**EXERCISE PROMPT:** Which lines of the data below contain the word "fiyat"? Show each of them in full.

**Saved data entries:**
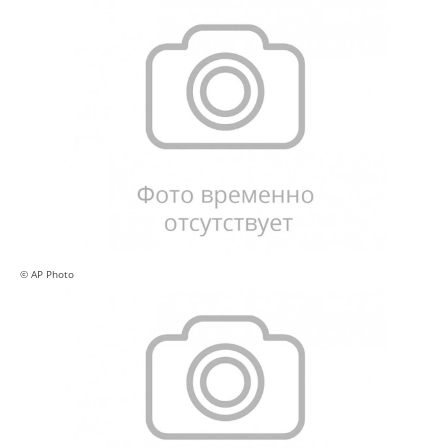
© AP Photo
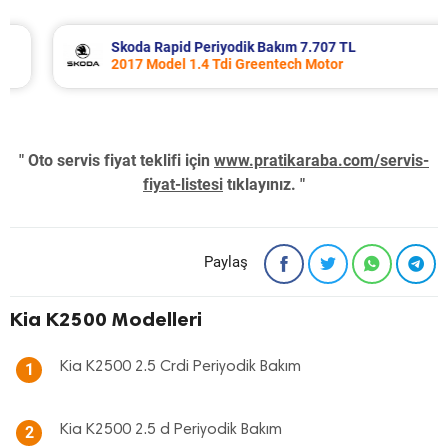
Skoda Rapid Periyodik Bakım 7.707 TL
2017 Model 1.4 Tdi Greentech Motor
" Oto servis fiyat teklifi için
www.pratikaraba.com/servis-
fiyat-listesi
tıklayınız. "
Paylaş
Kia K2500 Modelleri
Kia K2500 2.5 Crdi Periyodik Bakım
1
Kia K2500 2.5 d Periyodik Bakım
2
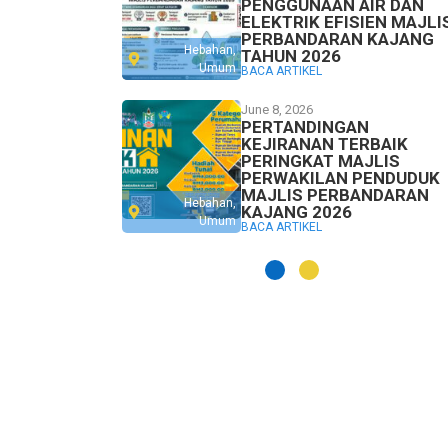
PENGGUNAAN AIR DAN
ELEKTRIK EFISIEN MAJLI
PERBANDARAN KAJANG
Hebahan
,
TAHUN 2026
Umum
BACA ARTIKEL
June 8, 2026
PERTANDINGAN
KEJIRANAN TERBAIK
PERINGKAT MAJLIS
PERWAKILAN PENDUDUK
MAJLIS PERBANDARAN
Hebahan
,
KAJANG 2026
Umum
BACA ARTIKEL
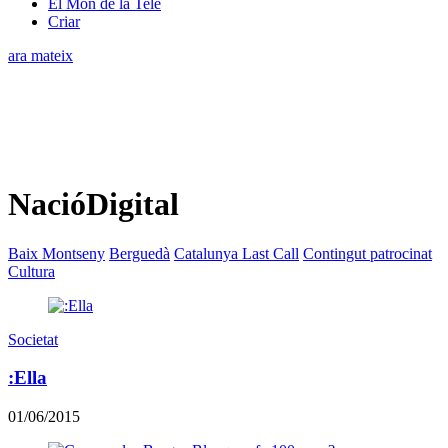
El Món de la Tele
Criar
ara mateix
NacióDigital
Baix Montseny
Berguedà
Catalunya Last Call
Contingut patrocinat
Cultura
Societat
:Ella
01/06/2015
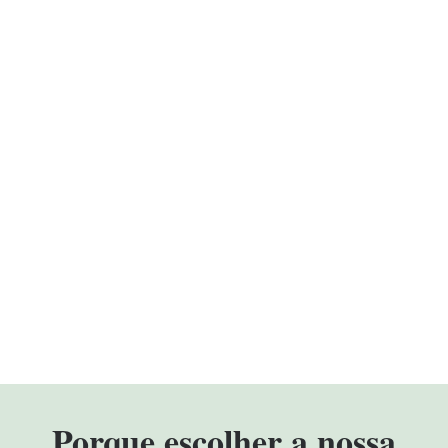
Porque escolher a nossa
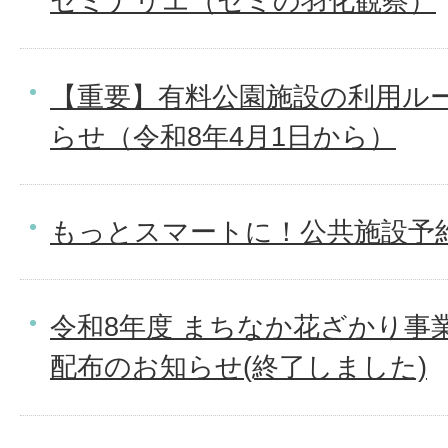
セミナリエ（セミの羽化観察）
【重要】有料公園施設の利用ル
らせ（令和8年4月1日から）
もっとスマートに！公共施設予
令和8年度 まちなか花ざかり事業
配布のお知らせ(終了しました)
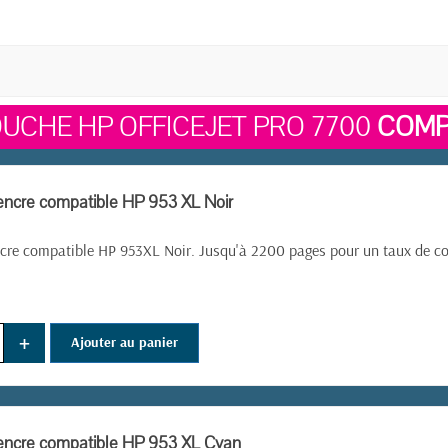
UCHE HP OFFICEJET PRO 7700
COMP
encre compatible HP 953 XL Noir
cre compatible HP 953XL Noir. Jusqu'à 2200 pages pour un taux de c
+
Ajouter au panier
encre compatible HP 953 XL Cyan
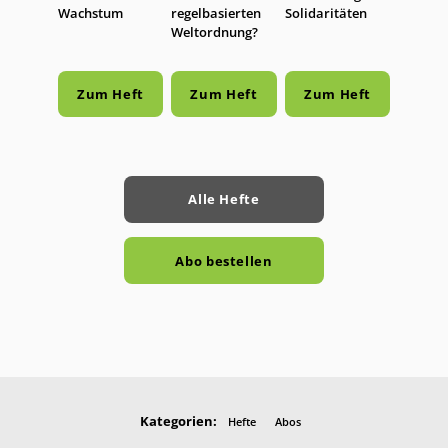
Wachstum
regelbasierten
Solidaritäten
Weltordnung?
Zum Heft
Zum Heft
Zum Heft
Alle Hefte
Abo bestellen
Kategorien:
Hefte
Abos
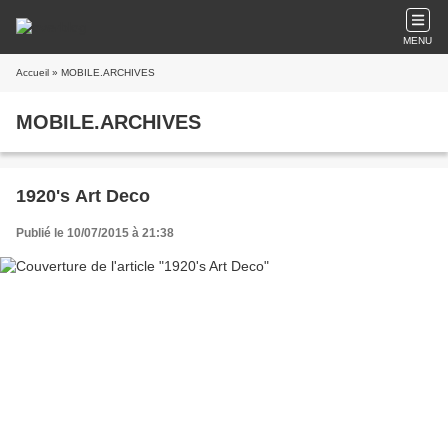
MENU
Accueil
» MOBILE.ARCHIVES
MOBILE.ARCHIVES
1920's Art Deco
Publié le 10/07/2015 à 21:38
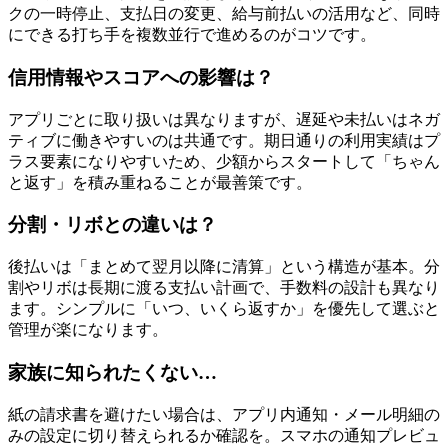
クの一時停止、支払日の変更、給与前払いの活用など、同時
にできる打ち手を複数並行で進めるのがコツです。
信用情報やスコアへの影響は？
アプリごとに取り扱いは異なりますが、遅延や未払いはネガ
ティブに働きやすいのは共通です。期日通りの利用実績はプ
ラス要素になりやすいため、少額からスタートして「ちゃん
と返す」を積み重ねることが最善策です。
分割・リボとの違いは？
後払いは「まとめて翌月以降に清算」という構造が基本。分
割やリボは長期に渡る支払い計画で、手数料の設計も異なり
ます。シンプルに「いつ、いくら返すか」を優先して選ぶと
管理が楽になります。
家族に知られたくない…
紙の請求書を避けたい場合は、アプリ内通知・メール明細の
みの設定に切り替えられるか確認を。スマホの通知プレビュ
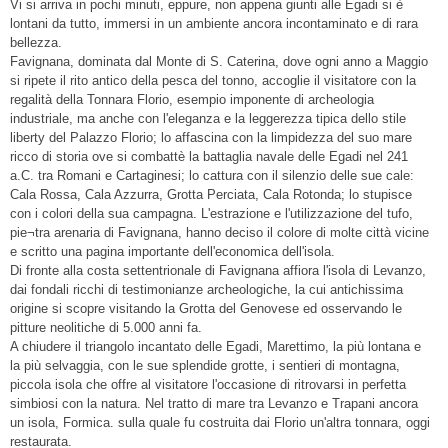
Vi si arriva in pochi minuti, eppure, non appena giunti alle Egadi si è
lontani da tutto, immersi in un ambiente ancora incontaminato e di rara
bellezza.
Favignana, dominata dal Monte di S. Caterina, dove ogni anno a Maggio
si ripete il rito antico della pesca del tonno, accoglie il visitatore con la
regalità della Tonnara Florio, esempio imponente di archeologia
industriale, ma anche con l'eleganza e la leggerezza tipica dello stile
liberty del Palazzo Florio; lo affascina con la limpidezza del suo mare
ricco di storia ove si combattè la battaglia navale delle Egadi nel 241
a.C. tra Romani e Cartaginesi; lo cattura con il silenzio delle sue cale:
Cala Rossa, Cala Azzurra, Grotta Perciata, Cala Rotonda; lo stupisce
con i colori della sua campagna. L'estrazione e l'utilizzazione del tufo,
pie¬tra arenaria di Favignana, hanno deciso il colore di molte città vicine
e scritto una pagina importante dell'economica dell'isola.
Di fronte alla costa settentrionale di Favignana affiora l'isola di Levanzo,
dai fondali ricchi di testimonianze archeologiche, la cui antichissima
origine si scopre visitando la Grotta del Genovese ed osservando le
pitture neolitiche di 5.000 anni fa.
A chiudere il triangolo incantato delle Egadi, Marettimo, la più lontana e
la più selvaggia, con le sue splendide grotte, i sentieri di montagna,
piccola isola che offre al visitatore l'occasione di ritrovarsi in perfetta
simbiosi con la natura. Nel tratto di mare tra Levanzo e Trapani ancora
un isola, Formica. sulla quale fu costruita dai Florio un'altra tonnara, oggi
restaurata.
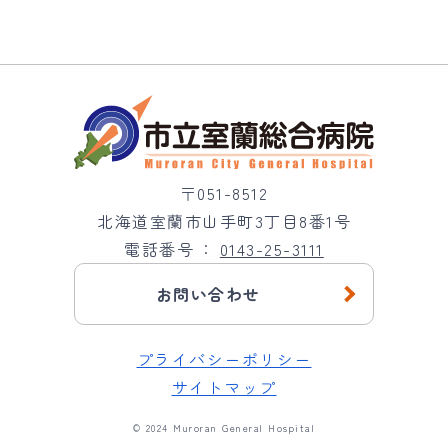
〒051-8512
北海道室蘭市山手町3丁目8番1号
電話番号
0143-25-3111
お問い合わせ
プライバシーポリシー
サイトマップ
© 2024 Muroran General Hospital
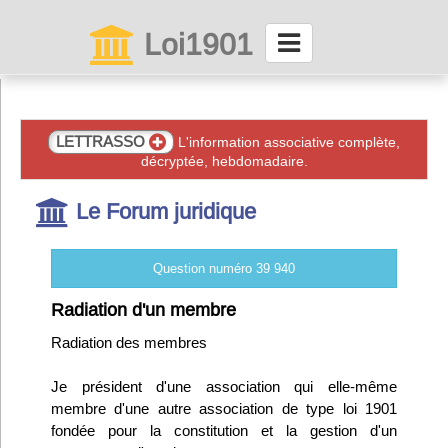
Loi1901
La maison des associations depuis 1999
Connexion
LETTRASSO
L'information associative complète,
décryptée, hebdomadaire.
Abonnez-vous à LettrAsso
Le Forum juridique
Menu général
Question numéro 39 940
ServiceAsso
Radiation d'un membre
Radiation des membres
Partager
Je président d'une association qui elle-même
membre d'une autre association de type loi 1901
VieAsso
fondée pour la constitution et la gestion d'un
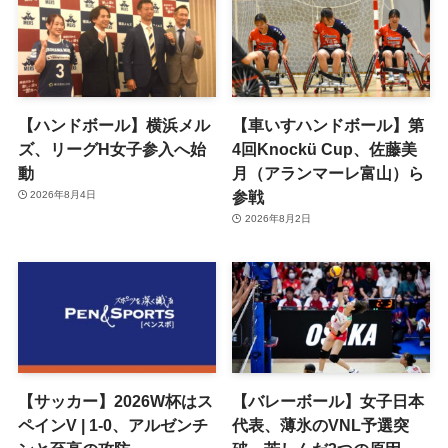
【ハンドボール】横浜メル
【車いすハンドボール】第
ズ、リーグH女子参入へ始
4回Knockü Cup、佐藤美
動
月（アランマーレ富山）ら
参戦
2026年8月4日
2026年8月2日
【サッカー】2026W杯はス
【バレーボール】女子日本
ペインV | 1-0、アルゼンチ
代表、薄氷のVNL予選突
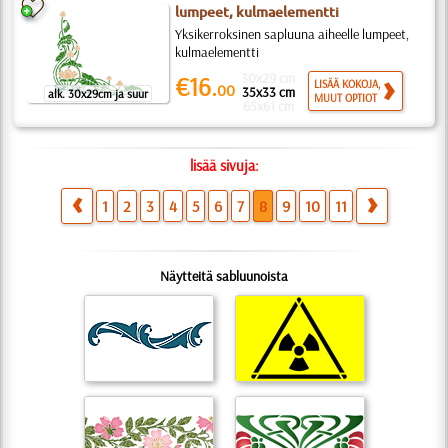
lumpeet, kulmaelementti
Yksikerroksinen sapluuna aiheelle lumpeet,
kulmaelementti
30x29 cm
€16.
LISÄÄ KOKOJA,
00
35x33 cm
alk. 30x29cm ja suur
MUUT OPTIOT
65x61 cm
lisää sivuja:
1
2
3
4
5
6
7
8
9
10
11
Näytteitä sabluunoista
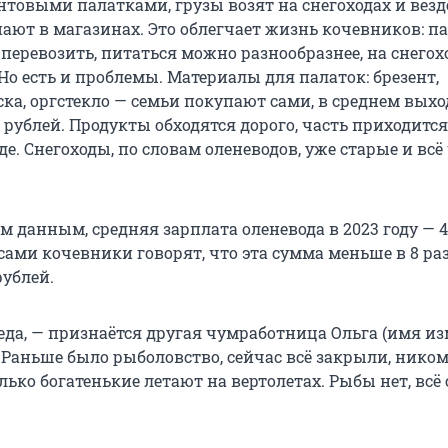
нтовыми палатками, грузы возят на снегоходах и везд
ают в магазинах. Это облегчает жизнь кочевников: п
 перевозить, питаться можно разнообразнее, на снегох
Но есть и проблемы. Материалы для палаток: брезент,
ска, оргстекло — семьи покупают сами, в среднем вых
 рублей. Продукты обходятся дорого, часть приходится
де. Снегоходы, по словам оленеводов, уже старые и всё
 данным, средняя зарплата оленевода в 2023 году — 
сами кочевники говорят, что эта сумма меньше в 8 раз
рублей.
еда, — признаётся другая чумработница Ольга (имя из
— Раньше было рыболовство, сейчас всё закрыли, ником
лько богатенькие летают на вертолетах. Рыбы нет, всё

**EXERCISE RESULT:**
" Oto servis fiyat teklifi için
fiyat-listesi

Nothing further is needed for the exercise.